With surveys showing that consumers prefer brands that are associated with good causes, it's hardly surprising that corporate marketing departments are now engaged in a virtuous arms race. The breast cancer advocacy group, Susan G. Komen for the Cure, reported having 240 corporate sponsors last year, and U.S. corporations spent an estimated $1.6 billion on cause sponsorship programs.
Today, most publicly held companies feature a CSR tab or drop-down on their company websites. They also spit out annual CSR reports that rival, in size, their annual reports to shareholders. Xcel Energy's CSR report, for example, comes in at 115 pages.

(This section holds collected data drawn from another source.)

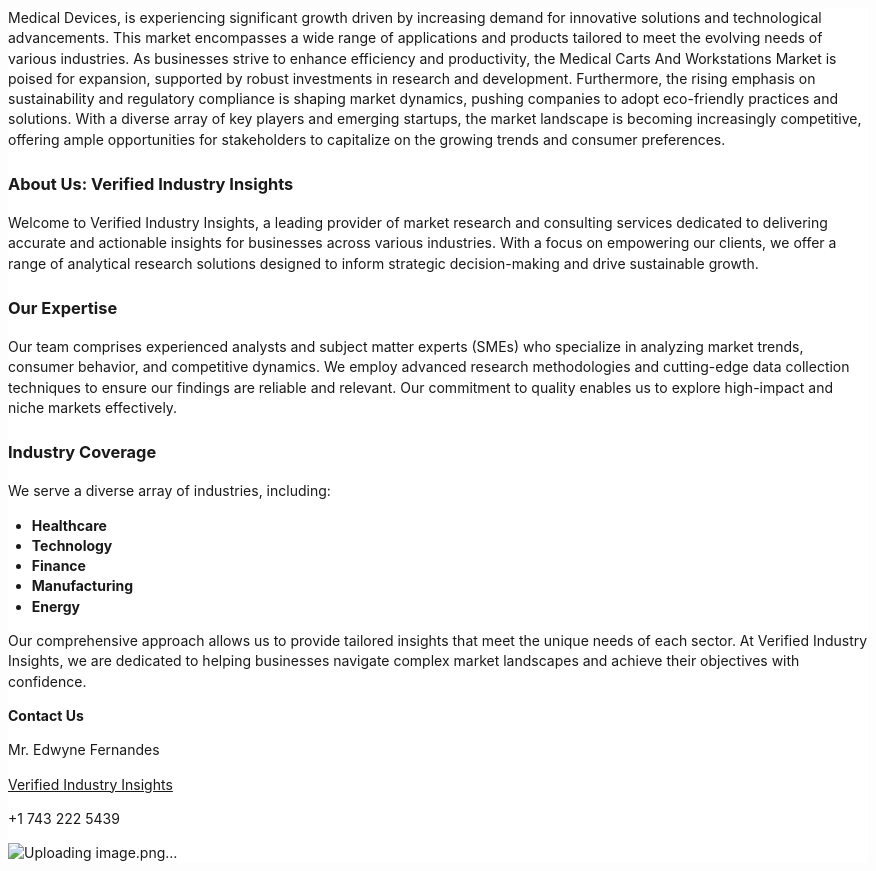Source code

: Medical Devices, is experiencing significant growth driven by increasing demand for innovative solutions and technological advancements. This market encompasses a wide range of applications and products tailored to meet the evolving needs of various industries. As businesses strive to enhance efficiency and productivity, the Medical Carts And Workstations Market is poised for expansion, supported by robust investments in research and development. Furthermore, the rising emphasis on sustainability and regulatory compliance is shaping market dynamics, pushing companies to adopt eco-friendly practices and solutions. With a diverse array of key players and emerging startups, the market landscape is becoming increasingly competitive, offering ample opportunities for stakeholders to capitalize on the growing trends and consumer preferences.</p><h3>About Us: Verified Industry Insights</h3><p>Welcome to Verified Industry Insights, a leading provider of market research and consulting services dedicated to delivering accurate and actionable insights for businesses across various industries. With a focus on empowering our clients, we offer a range of analytical research solutions designed to inform strategic decision-making and drive sustainable growth.</p><h3>Our Expertise</h3><p>Our team comprises experienced analysts and subject matter experts (SMEs) who specialize in analyzing market trends, consumer behavior, and competitive dynamics. We employ advanced research methodologies and cutting-edge data collection techniques to ensure our findings are reliable and relevant. Our commitment to quality enables us to explore high-impact and niche markets effectively.</p><h3>Industry Coverage</h3><p>We serve a diverse array of industries, including:</p><ul><li><strong>Healthcare</strong></li><li><strong>Technology</strong></li><li><strong>Finance</strong></li><li><strong>Manufacturing</strong></li><li><strong>Energy</strong></li></ul><p>Our comprehensive approach allows us to provide tailored insights that meet the unique needs of each sector. At Verified Industry Insights, we are dedicated to helping businesses navigate complex market landscapes and achieve their objectives with confidence.</p><p><strong>Contact Us</strong></p><p>Mr. Edwyne Fernandes</p><p><a href="https://www.verifiedindustryinsights.com/">Verified Industry Insights</a></p><p>+1 743 222 5439</p>
![Uploading image.png…]()
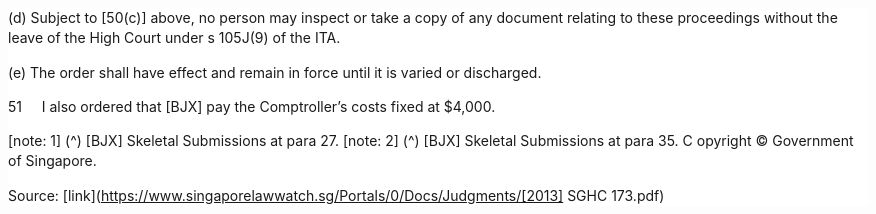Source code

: 
 (d) Subject to [50(c)] above, no person may inspect or take a copy of any document relating to these proceedings without the leave of the High Court under s 105J(9) of the ITA. 

 (e) The order shall have effect and remain in force until it is varied or discharged. 

51     I also ordered that [BJX] pay the Comptroller’s costs fixed at $4,000. 

[note: 1] (^) [BJX] Skeletal Submissions at para 27. [note: 2] (^) [BJX] Skeletal Submissions at para 35. C opyright © Government of Singapore. 


Source: [link](https://www.singaporelawwatch.sg/Portals/0/Docs/Judgments/[2013] SGHC 173.pdf)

For me, the fundamental flaw of CSR is that it overlooks one of the basic points of capitalism: The profit motive will drive companies to do things that ultimately benefit society. In fact, the most interesting CSR reports show how efficiently that process works.
General Mills, for example, saved 10 million gallons of fuel in one year after introducing a new computerized transportation system to schedule and select the best way to ship products from manufacturing plants to distribution centers.
This would have happened even if the CSR movement did not exist; CSR is just another vehicle for telling that story.
The problem with many of these CSR reports, though, is that they've become a catch-all marketing umbrella, a way to tell stories lacking much substance or to trumpet programs of questionable value, either to society or to shareholders.
That's why if you ask 10 people what CSR means, you're likely to get 10 different answers. Behave ethically. Treat employees well. Be green.
Google famously put it as, "Don't be evil." But that didn't stop the company from agreeing to government-imposed censorship restrictions before going into China.
These days, just about any company can and does claim to be socially responsible. Corporate Responsibility Magazine's annual ranking of 100 best corporate citizens includes mining firms, oil companies and, at No. 35, Altria Group Inc., a company that makes and sells an addictive product that kills people.
That most tobacco companies can and do call themselves socially responsible perhaps best illustrates what happens when a well-meaning notion like CSR ends up in the hands of marketers, consultants and corporate image makers.
Claims become suspect, genuine accomplishments are diminished and meaning is lost.